T his fall, Noble will be under the guidance of its sixth head coach in the last 10 years.

Usually, that's a bad sign.

Regardless of whether a coach is good or bad, when his teams lose, he usually leaves ? or is requested to ? after a bad season or two.

Make no mistake about it, Noble has had its share of bad seasons.

Since the first Bears stepped on the gridiron in the late 1960s (or early '70s, there's some dispute about when they started varsity football), Noble made it to the state playoffs only once until after turn of the century.

Not to rub it in, but at one time in the '90s, the Bears had one of the worst won-loss records among Oklahoma high schools ? in any class.

A lot of that decade's poor performance was due to the rapid expansion of the Noble Public School system. Almost every two years, when the Oklahoma Secondary School Athletic Association realigned its classes (based on enrollment) , Noble was pushed up a class.

That's not good for any school, especially one with no winning football tradition. And when that situation is compounded with an almost yearly change of coaches, the travails of trying to get on a winning track becomes even more difficult.

So, Noble has had numerous coaches come and go in the last decade.

But, there is another axiom that applies to the men and women who put their professional success in the hands of teenagers: Good coaches don't leave good programs ? unless it's a move to greener winning pastures.

Usually.

Today's Noble football teams are not those of the past.

Steve Barrett changed all that when he moved from an assistant at Norman North to take over the Noble program in 2002.

After his arrival, all the Bears have done is claw out a record of 22-12 and qualify for the playoffs for the last three years.

Considering Noble's past, Barrett's teams performed ... well ... historically.

Not too many seasons ago, it was common to drive into the parking lot adjacent to the Noble football field just minutes before kickoff and get a close space.

That hasn't been the case recently. The last few years, it's been 'get there early' or 'get ready to walk.'

Barrett won't be handling the Bears this season, however.

No, he hasn't gone on to greener pastures, although with his record he probably could have. He is still at Noble. He has just moved up the academic ladder, as in an assistant principal.

Why the change?

"It was a hard decision," Barrett said. "I wanted to do what's best for both my family and the program and (if I was going to get out of coaching), I thought this was a good year to do it. It would be different is I was heading out somewhere but I'm staying here. If they need me, I'll be around."

It's not like Barrett is leaving the talent cupboard bare either. The Bears will return an almost-intact offensive backfield along with some lineman that he terms "some of the biggest and strongest I've ever coached."

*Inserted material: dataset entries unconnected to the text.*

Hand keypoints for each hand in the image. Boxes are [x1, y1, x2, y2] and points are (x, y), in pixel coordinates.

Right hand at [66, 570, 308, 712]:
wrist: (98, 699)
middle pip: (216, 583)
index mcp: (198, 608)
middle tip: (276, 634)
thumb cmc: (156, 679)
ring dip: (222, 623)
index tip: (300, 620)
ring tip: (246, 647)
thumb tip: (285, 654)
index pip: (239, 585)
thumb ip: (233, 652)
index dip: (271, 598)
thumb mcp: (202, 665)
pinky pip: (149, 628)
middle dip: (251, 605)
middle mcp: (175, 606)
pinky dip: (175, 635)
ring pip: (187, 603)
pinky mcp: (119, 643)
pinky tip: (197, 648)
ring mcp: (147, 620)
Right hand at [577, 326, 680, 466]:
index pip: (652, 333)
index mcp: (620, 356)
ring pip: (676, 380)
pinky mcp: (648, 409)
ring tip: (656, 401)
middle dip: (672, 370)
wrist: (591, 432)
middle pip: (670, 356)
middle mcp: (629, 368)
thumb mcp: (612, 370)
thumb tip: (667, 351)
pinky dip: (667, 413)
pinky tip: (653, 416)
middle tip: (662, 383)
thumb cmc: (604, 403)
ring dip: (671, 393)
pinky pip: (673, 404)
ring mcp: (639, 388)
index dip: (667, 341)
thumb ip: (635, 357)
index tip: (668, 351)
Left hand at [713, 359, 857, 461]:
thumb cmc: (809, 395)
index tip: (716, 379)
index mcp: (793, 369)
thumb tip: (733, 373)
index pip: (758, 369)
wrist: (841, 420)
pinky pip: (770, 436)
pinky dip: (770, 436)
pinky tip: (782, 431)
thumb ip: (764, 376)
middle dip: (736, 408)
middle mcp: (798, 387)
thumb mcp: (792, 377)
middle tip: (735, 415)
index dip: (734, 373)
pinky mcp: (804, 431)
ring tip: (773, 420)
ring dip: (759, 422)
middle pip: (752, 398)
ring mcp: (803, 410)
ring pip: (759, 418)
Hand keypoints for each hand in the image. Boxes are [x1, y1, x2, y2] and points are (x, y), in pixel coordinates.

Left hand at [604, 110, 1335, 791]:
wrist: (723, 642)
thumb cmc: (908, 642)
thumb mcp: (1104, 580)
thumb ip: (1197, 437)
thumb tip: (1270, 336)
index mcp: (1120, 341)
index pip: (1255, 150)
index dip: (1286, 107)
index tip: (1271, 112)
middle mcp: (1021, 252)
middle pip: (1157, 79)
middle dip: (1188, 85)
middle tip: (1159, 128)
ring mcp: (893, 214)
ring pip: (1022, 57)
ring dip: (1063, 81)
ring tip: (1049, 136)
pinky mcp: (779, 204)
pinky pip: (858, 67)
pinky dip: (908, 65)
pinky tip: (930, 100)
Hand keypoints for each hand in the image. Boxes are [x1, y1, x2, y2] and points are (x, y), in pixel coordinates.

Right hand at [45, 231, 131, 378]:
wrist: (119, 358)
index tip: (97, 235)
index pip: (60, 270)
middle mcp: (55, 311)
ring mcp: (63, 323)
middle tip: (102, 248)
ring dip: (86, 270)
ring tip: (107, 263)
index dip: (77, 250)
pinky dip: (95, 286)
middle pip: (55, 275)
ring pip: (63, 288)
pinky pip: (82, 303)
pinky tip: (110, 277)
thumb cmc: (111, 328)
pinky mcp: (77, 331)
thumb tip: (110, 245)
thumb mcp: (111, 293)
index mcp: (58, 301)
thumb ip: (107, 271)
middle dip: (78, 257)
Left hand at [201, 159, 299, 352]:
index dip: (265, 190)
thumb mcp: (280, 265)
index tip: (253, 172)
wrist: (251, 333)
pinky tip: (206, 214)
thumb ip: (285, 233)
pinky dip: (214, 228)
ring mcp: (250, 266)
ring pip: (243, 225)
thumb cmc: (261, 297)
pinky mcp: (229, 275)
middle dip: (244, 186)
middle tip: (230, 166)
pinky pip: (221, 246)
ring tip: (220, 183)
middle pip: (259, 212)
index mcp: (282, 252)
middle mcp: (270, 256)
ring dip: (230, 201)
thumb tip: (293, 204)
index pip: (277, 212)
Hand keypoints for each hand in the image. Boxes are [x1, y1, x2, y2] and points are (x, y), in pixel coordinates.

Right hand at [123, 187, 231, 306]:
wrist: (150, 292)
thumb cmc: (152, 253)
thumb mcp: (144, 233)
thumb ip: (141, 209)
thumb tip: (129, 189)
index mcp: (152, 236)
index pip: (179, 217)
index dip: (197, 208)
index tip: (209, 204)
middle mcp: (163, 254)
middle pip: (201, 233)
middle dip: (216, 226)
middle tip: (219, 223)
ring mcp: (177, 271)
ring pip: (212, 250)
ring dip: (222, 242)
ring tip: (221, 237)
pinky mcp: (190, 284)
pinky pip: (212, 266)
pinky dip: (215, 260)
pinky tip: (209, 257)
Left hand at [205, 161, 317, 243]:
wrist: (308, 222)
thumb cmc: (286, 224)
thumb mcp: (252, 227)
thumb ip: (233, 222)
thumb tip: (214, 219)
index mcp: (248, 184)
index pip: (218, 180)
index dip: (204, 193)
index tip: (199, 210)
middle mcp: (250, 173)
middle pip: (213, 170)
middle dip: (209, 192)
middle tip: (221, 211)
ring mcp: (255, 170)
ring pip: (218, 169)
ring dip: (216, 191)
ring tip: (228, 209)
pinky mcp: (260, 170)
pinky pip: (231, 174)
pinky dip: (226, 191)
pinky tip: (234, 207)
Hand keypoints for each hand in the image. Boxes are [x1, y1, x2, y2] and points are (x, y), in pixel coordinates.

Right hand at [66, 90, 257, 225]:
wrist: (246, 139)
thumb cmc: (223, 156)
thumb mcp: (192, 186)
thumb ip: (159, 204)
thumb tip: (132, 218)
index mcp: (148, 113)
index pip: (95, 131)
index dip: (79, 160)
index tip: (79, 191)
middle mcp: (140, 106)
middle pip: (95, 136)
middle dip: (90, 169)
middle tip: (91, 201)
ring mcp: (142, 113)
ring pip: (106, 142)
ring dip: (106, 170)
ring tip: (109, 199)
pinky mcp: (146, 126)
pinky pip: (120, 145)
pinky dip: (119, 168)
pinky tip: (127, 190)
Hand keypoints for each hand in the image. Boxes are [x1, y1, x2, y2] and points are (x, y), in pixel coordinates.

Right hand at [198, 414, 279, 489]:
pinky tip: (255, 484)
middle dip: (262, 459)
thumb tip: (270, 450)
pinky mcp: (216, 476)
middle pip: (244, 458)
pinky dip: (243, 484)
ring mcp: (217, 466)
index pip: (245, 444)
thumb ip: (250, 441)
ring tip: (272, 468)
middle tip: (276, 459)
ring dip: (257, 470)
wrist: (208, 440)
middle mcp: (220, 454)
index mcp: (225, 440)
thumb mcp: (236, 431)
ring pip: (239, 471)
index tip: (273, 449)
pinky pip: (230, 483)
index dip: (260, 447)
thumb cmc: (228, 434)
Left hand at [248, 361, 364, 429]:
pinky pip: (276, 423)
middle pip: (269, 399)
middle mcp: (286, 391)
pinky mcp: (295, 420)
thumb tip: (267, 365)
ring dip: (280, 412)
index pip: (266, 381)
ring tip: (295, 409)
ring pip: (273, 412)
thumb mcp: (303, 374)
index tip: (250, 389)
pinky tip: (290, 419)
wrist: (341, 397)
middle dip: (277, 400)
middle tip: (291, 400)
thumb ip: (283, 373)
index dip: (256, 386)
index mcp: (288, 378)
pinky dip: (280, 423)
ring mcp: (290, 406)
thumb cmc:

The Noble football reins are now in the hands of Ray Crawley, and he is not a stranger to the playoffs. As the defensive coordinator at Westmoore, he has a proven track record.

"I wouldn't trade anything for the last three years. I've loved every minute of it," said Barrett, and then added with a rueful chuckle, "well, except for a couple of games.

"And I know Ray. He's a great coach. He'll keep the momentum going."

That's a good sign. Always.



Fogle will give Little Axe a shot

One other local football vacancy has apparently been filled. Although not confirmed by anyone in the Little Axe administration, it has been reported by several sources that Anthony Fogle will take over the beleaguered program.

In his college days, Fogle was a four-year letterman as a defensive back for Oklahoma from 1993 to '96. Since then, he has been in several positions, including assisting at Oklahoma City metro teams and hosting a sports talk on Norman's KREF-AM radio station.

Fogle will have to do more than talk to be a winner at his new post. Little Axe has won only one game in the last seven years.



Enfield back on the field at Mustang

Another coaching change involves Shannon Enfield, who started the Norman North baseball program and led the Timberwolves until his resignation after the 2004 season.

After a year's absence on the high school scene, Enfield will be back in the dugout next season as an assistant at Mustang.

Some might consider it a strange move, but one has to know the background. I.e., the veteran head coach will be reuniting with Tony Evans, who was formerly his assistant at North.